Getting a Fair Deal On a Community Association Loan

Community Association Financing

 

At some point, your community association will need to renovate roads, build fences, or do some unforeseen maintenance on common areas.  It may feel like there is always another project your community association needs to take care of. Association fees and reserve funds can help get these projects started but are not always enough to maintain your community association without having to increase homeowner assessment dues.  This leaves boards with more problems and less solutions.

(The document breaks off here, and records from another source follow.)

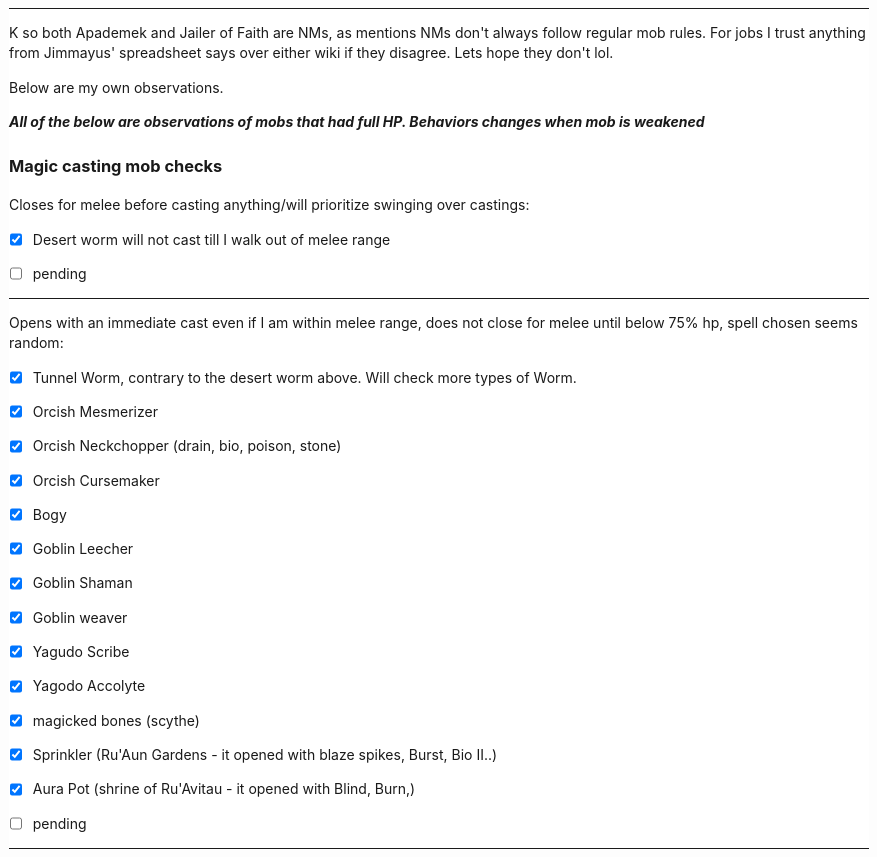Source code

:----

K so both Apademek and Jailer of Faith are NMs, as mentions NMs don't always follow regular mob rules. For jobs I trust anything from Jimmayus' spreadsheet says over either wiki if they disagree. Lets hope they don't lol.



Below are my own observations.



***All of the below are observations of mobs that had full HP. Behaviors changes when mob is weakened***



### Magic casting mob checks



Closes for melee before casting anything/will prioritize swinging over castings:

- [x] Desert worm will not cast till I walk out of melee range

- [ ] pending

----



Opens with an immediate cast even if I am within melee range, does not close for melee until below 75% hp, spell chosen seems random:  

- [x] Tunnel Worm, contrary to the desert worm above. Will check more types of Worm.

- [x] Orcish Mesmerizer

- [x] Orcish Neckchopper (drain, bio, poison, stone)

- [x] Orcish Cursemaker

- [x] Bogy

- [x] Goblin Leecher

- [x] Goblin Shaman

- [x] Goblin weaver

- [x] Yagudo Scribe

- [x] Yagodo Accolyte

- [x] magicked bones (scythe)

- [x] Sprinkler (Ru'Aun Gardens - it opened with blaze spikes, Burst, Bio II..)

- [x] Aura Pot (shrine of Ru'Avitau - it opened with Blind, Burn,)

- [ ] pending

----


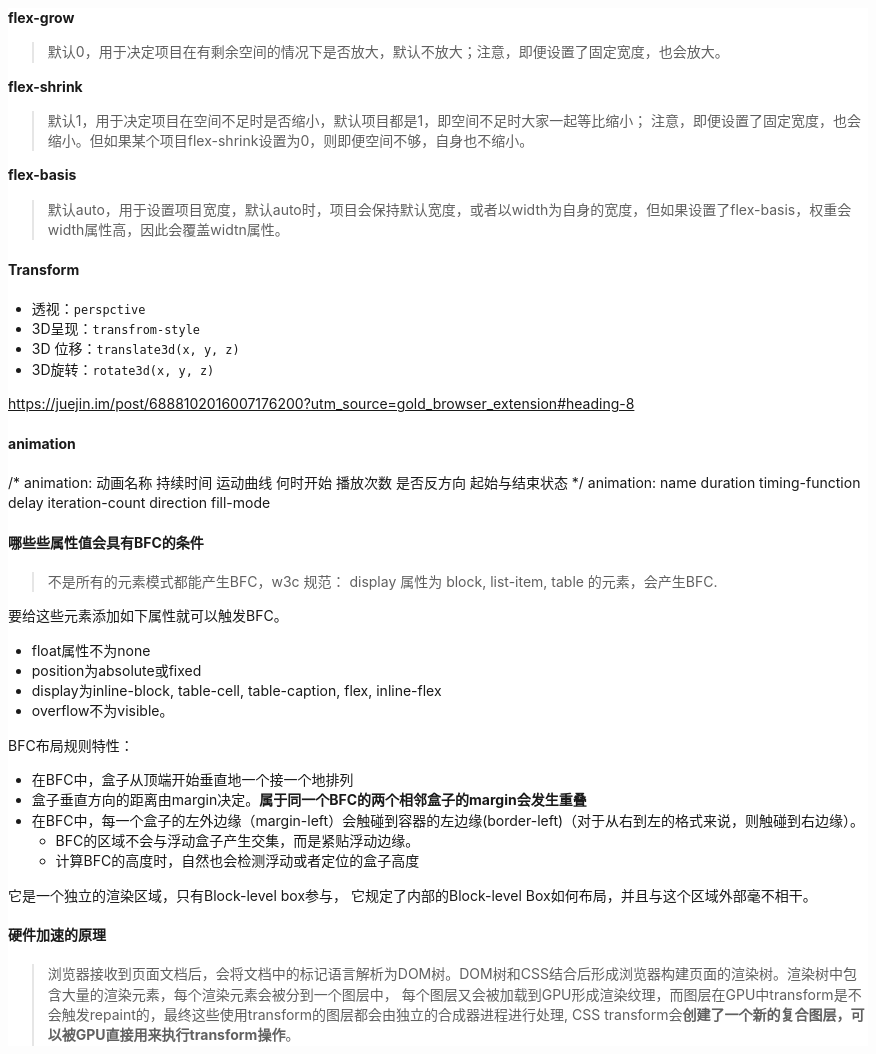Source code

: **flex-grow**

> 默认0，用于决定项目在有剩余空间的情况下是否放大，默认不放大；注意，即便设置了固定宽度，也会放大。

**flex-shrink**

> 默认1，用于决定项目在空间不足时是否缩小，默认项目都是1，即空间不足时大家一起等比缩小；
> 注意，即便设置了固定宽度，也会缩小。但如果某个项目flex-shrink设置为0，则即便空间不够，自身也不缩小。

**flex-basis**

> 默认auto，用于设置项目宽度，默认auto时，项目会保持默认宽度，或者以width为自身的宽度，但如果设置了flex-basis，权重会width属性高，因此会覆盖widtn属性。



#### Transform

- 透视：`perspctive`
- 3D呈现：`transfrom-style`
- 3D 位移：`translate3d(x, y, z)`
- 3D旋转：`rotate3d(x, y, z)`

https://juejin.im/post/6888102016007176200?utm_source=gold_browser_extension#heading-8



#### animation

/* animation: 动画名称 持续时间 运动曲线 何时开始 播放次数 是否反方向 起始与结束状态 */
animation: name duration timing-function delay iteration-count direction fill-mode





#### 哪些些属性值会具有BFC的条件

> 不是所有的元素模式都能产生BFC，w3c 规范： display 属性为 block, list-item, table 的元素，会产生BFC.

要给这些元素添加如下属性就可以触发BFC。

- float属性不为none
- position为absolute或fixed
- display为inline-block, table-cell, table-caption, flex, inline-flex
- overflow不为visible。

BFC布局规则特性：

- 在BFC中，盒子从顶端开始垂直地一个接一个地排列
- 盒子垂直方向的距离由margin决定。**属于同一个BFC的两个相邻盒子的margin会发生重叠**
- 在BFC中，每一个盒子的左外边缘（margin-left）会触碰到容器的左边缘(border-left)（对于从右到左的格式来说，则触碰到右边缘）。
    - BFC的区域不会与浮动盒子产生交集，而是紧贴浮动边缘。
    - 计算BFC的高度时，自然也会检测浮动或者定位的盒子高度

它是一个独立的渲染区域，只有Block-level box参与， 它规定了内部的Block-level Box如何布局，并且与这个区域外部毫不相干。



#### 硬件加速的原理

> 浏览器接收到页面文档后，会将文档中的标记语言解析为DOM树。DOM树和CSS结合后形成浏览器构建页面的渲染树。渲染树中包含大量的渲染元素，每个渲染元素会被分到一个图层中，
> 每个图层又会被加载到GPU形成渲染纹理，而图层在GPU中transform是不会触发repaint的，最终这些使用transform的图层都会由独立的合成器进程进行处理, 
> CSS transform会**创建了一个新的复合图层，可以被GPU直接用来执行transform操作**。
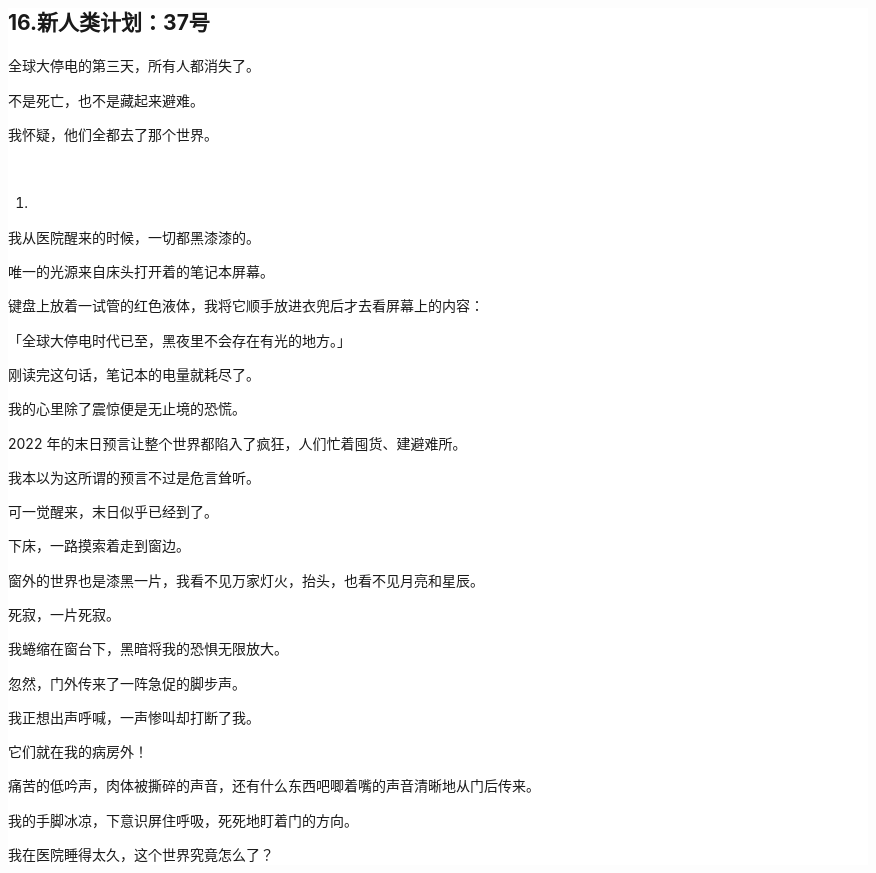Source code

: ## 16.新人类计划：37号
全球大停电的第三天，所有人都消失了。


不是死亡，也不是藏起来避难。


我怀疑，他们全都去了那个世界。


 


1.


我从医院醒来的时候，一切都黑漆漆的。


唯一的光源来自床头打开着的笔记本屏幕。


键盘上放着一试管的红色液体，我将它顺手放进衣兜后才去看屏幕上的内容：


「全球大停电时代已至，黑夜里不会存在有光的地方。」


刚读完这句话，笔记本的电量就耗尽了。


我的心里除了震惊便是无止境的恐慌。


2022 年的末日预言让整个世界都陷入了疯狂，人们忙着囤货、建避难所。


我本以为这所谓的预言不过是危言耸听。


可一觉醒来，末日似乎已经到了。


下床，一路摸索着走到窗边。


窗外的世界也是漆黑一片，我看不见万家灯火，抬头，也看不见月亮和星辰。


死寂，一片死寂。


我蜷缩在窗台下，黑暗将我的恐惧无限放大。


忽然，门外传来了一阵急促的脚步声。


我正想出声呼喊，一声惨叫却打断了我。


它们就在我的病房外！


痛苦的低吟声，肉体被撕碎的声音，还有什么东西吧唧着嘴的声音清晰地从门后传来。


我的手脚冰凉，下意识屏住呼吸，死死地盯着门的方向。


我在医院睡得太久，这个世界究竟怎么了？

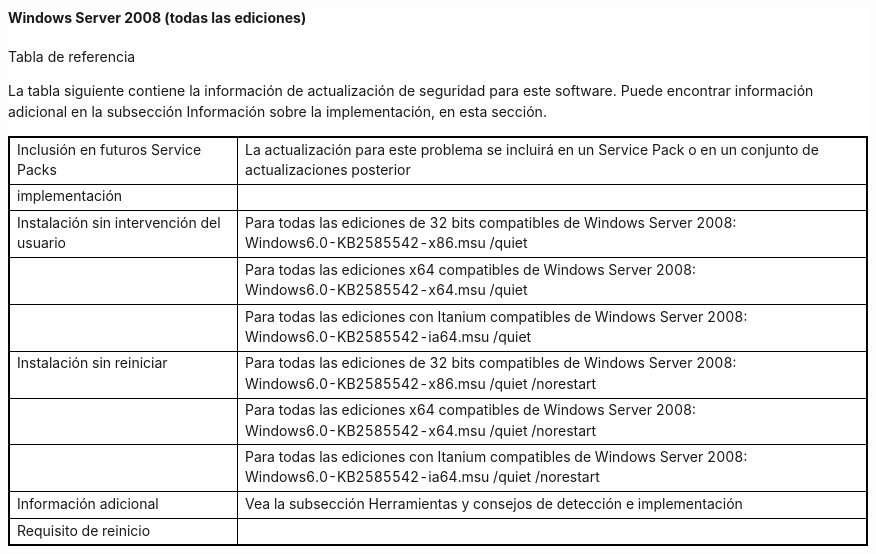 #### Windows Server 2008 (todas las ediciones)
  
Tabla de referencia
  
La tabla siguiente contiene la información de actualización de seguridad para este software. Puede encontrar información adicional en la subsección Información sobre la implementación, en esta sección.

 
<p> </p>
<table style="border:1px solid black;">
<tbody>
<tr class="odd">
<td style="border:1px solid black;">Inclusión en futuros Service Packs</td>
<td style="border:1px solid black;">La actualización para este problema se incluirá en un Service Pack o en un conjunto de actualizaciones posterior</td>
</tr>
<tr class="even">
<td style="border:1px solid black;">implementación</td>
<td style="border:1px solid black;"></td>
</tr>
<tr class="odd">
<td style="border:1px solid black;">Instalación sin intervención del usuario</td>
<td style="border:1px solid black;">Para todas las ediciones de 32 bits compatibles de Windows Server 2008:<br />
Windows6.0-KB2585542-x86.msu /quiet</td>
</tr>
<tr class="even">
<td style="border:1px solid black;"></td>
<td style="border:1px solid black;">Para todas las ediciones x64 compatibles de Windows Server 2008:<br />
Windows6.0-KB2585542-x64.msu /quiet</td>
</tr>
<tr class="odd">
<td style="border:1px solid black;"></td>
<td style="border:1px solid black;">Para todas las ediciones con Itanium compatibles de Windows Server 2008:<br />
Windows6.0-KB2585542-ia64.msu /quiet</td>
</tr>
<tr class="even">
<td style="border:1px solid black;">Instalación sin reiniciar</td>
<td style="border:1px solid black;">Para todas las ediciones de 32 bits compatibles de Windows Server 2008:<br />
Windows6.0-KB2585542-x86.msu /quiet /norestart</td>
</tr>
<tr class="odd">
<td style="border:1px solid black;"></td>
<td style="border:1px solid black;">Para todas las ediciones x64 compatibles de Windows Server 2008:<br />
Windows6.0-KB2585542-x64.msu /quiet /norestart</td>
</tr>
<tr class="even">
<td style="border:1px solid black;"></td>
<td style="border:1px solid black;">Para todas las ediciones con Itanium compatibles de Windows Server 2008:<br />
Windows6.0-KB2585542-ia64.msu /quiet /norestart</td>
</tr>
<tr class="odd">
<td style="border:1px solid black;">Información adicional</td>
<td style="border:1px solid black;">Vea la subsección Herramientas y consejos de detección e implementación</td>
</tr>
<tr class="even">
<td style="border:1px solid black;">Requisito de reinicio</td>
<td style="border:1px solid black;"></td>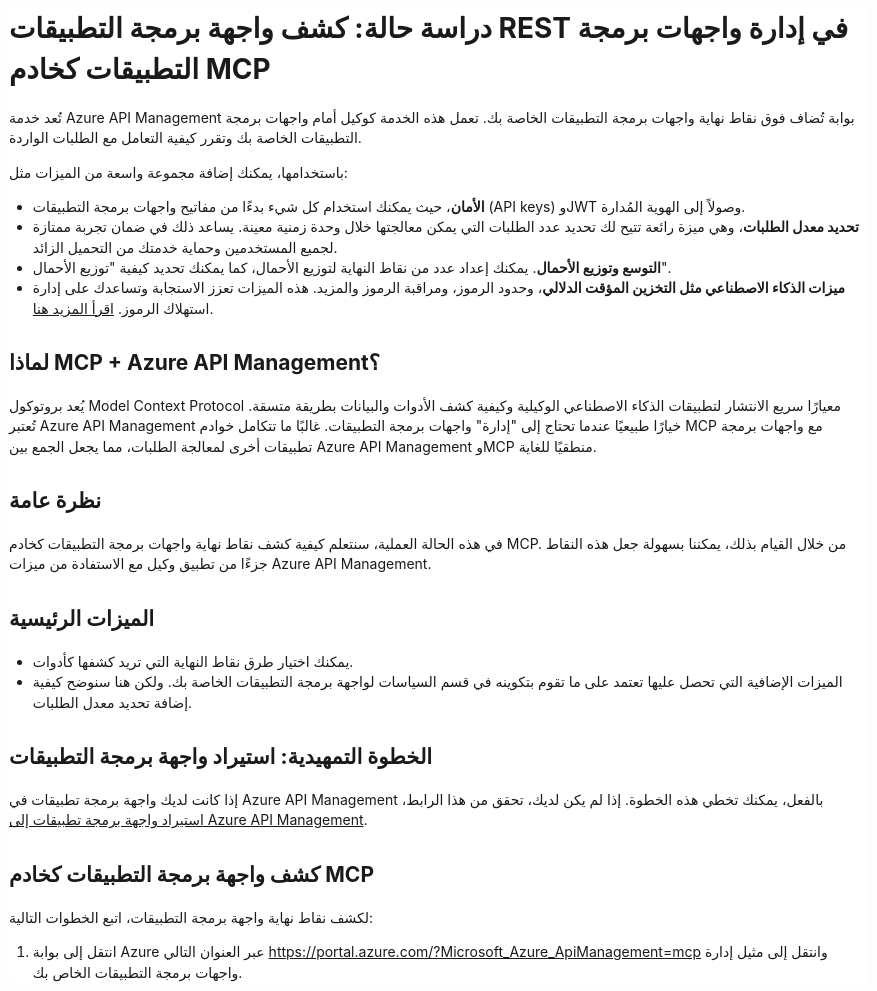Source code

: 
# دراسة حالة: كشف واجهة برمجة التطبيقات REST في إدارة واجهات برمجة التطبيقات كخادم MCP

تُعد خدمة Azure API Management بوابة تُضاف فوق نقاط نهاية واجهات برمجة التطبيقات الخاصة بك. تعمل هذه الخدمة كوكيل أمام واجهات برمجة التطبيقات الخاصة بك وتقرر كيفية التعامل مع الطلبات الواردة.

باستخدامها، يمكنك إضافة مجموعة واسعة من الميزات مثل:

- **الأمان**، حيث يمكنك استخدام كل شيء بدءًا من مفاتيح واجهات برمجة التطبيقات (API keys) وJWT وصولاً إلى الهوية المُدارة.
- **تحديد معدل الطلبات**، وهي ميزة رائعة تتيح لك تحديد عدد الطلبات التي يمكن معالجتها خلال وحدة زمنية معينة. يساعد ذلك في ضمان تجربة ممتازة لجميع المستخدمين وحماية خدمتك من التحميل الزائد.
- **التوسع وتوزيع الأحمال**. يمكنك إعداد عدد من نقاط النهاية لتوزيع الأحمال، كما يمكنك تحديد كيفية "توزيع الأحمال".
- **ميزات الذكاء الاصطناعي مثل التخزين المؤقت الدلالي**، وحدود الرموز، ومراقبة الرموز والمزيد. هذه الميزات تعزز الاستجابة وتساعدك على إدارة استهلاك الرموز. [اقرأ المزيد هنا](https://learn.microsoft.com/en-us/azure/api-management/genai-gateway-capabilities).

## لماذا MCP + Azure API Management؟

يُعد بروتوكول Model Context Protocol معيارًا سريع الانتشار لتطبيقات الذكاء الاصطناعي الوكيلية وكيفية كشف الأدوات والبيانات بطريقة متسقة. تُعتبر Azure API Management خيارًا طبيعيًا عندما تحتاج إلى "إدارة" واجهات برمجة التطبيقات. غالبًا ما تتكامل خوادم MCP مع واجهات برمجة تطبيقات أخرى لمعالجة الطلبات، مما يجعل الجمع بين Azure API Management وMCP منطقيًا للغاية.

## نظرة عامة

في هذه الحالة العملية، سنتعلم كيفية كشف نقاط نهاية واجهات برمجة التطبيقات كخادم MCP. من خلال القيام بذلك، يمكننا بسهولة جعل هذه النقاط جزءًا من تطبيق وكيل مع الاستفادة من ميزات Azure API Management.

## الميزات الرئيسية

- يمكنك اختيار طرق نقاط النهاية التي تريد كشفها كأدوات.
- الميزات الإضافية التي تحصل عليها تعتمد على ما تقوم بتكوينه في قسم السياسات لواجهة برمجة التطبيقات الخاصة بك. ولكن هنا سنوضح كيفية إضافة تحديد معدل الطلبات.

## الخطوة التمهيدية: استيراد واجهة برمجة التطبيقات

إذا كانت لديك واجهة برمجة تطبيقات في Azure API Management بالفعل، يمكنك تخطي هذه الخطوة. إذا لم يكن لديك، تحقق من هذا الرابط، [استيراد واجهة برمجة تطبيقات إلى Azure API Management](https://learn.microsoft.com/en-us/azure/api-management/import-and-publish#import-and-publish-a-backend-api).

## كشف واجهة برمجة التطبيقات كخادم MCP

لكشف نقاط نهاية واجهة برمجة التطبيقات، اتبع الخطوات التالية:

1. انتقل إلى بوابة Azure عبر العنوان التالي <https://portal.azure.com/?Microsoft_Azure_ApiManagement=mcp> 
   وانتقل إلى مثيل إدارة واجهات برمجة التطبيقات الخاص بك.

One way to overcome these issues is to seek financing, however it can be difficult to find a bank that will issue a fair loan without requiring personal guarantees from board members or collateral liens on property.  You could look into non-bank financial institutions that are willing to offer you the funds under acceptable terms, but your association could likely be charged a higher interest rate.

 

Fair Financing Options

 

Continental Bank does not commonly demand a high interest rate or restrictive terms and covenants from its association borrowers.  Instead, we prefer to use your community association’s future assessment dues as collateral that enables us to simplify the loan structure and give you a competitive rate.  After surveying our competition and researching the best options in the industry, we have identified the following banks as reputable options from whom associations nationwide can borrow money: Alliance Association Bank; Mutual of Omaha (acquired by CIT); City National Bank; Union Bank; Pacific Premier Bank; and Seacoast Commerce Bank.  Though each of these organizations are impressive sources for community association financing, Continental Bank is confident we can often offer something better. Continental will take on community association loans of any size in a variety of terms and payback options. Other banks often do not accept loans below $50,000 and can be less flexible in their payment options.  Continental prides itself on being quick, simple, and fair to work with.  While there are some advantages to borrowing from big banks (see our list above), Continental strives to be a more flexible, responsive lending partner because of our small size.  After all, we are community owned and managed too.

 

Value of a Fair Loan to a Community Association

 

Postponing or completely avoiding necessary renovations may seem like a tempting idea, however it may end up making your community association’s situation much worse.  Pushing back needed maintenance and improvements can lead to lack of home value development within the neighborhood, decrease members commitment to the community association, and lead to even more costly complications. Deciding to improve and retain your neighborhood tends to always be in the best interest of your community association.  The board’s commitment to benefiting the community association should not be determined by an outside institution that places your organization in a financial box.  Getting a loan can be advantageous for community associations.  What often determines this is a solid financial plan created by the board and a fair loan that doesn’t hurt the financial stability of the organization.  When it comes to seeking outside funding, know that there are more options for community associations than various lenders may lead you to believe.